Oh and both pay a much lower tax rate than the average American: people, according to Musk, should prepare for “temporary difficulties.”

During the election campaign, Trump promises to eliminate taxes on overtime pay. What it doesn't say is that Project 2025, the plan for the next Republican administration to reshape the federal government, eliminate overtime pay. Both he and Musk are anti-union and speak fondly of finding ways to pay employees less. Trump has a reputation for not paying anything to contractors.

What exactly is up with this candidate who screams “compassionate conservative”?

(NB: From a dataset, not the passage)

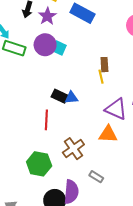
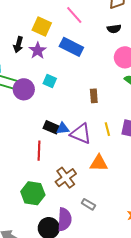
purple circle: (45, 45) -> (24, 89), moved
yellow line: (101, 77) -> (107, 129), moved
purple triangle: (116, 109) -> (81, 134), moved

For nearly five decades, that phrase, along with “socially liberal, fiscally conservative” and “Reagan Democrats,” has provided cover for white voters who want all the tax cuts promised on the campaign trail and none of the racism that surrounds them. cuts. Charismatic boomers like Trump have long launched policies in the United States under the pretext that such a dynamic was possible, but it is a thin veil when they use rhetoric like “welfare queens” and “they are eating the cats, they are eating to cats.” dogs.” It's no different than when white Southerners try to defend displaying the Confederate flag as “heritage and not hate” while electing officials who want to ban books that paint a realistic portrait of that heritage. Inventing “welfare queens” is never He was just trying to save tax money, and the Confederate flag has never been a simple symbol of something noble.

Millennials have displaced boomers as the largest adult generation, and yet the needs of boomers are guaranteed to be among the country's top priorities for years to come as they put pressure on the social safety net.

We have to find a way to have conversations about the future of Medicare, Social Security, and other programs without charlatans like Trump and Musk sullying political discussions with the racism of yesteryear. It's tedious and counterproductive, and the stakes are high: 70 million Americans depend on the rest of us to get our act together.

The nation is not only becoming more diverse; He is also getting older. The solutions will not come in the form of prejudices disguised as policies. That's the world Trump and Musk grew up in, and that's what they offer the most.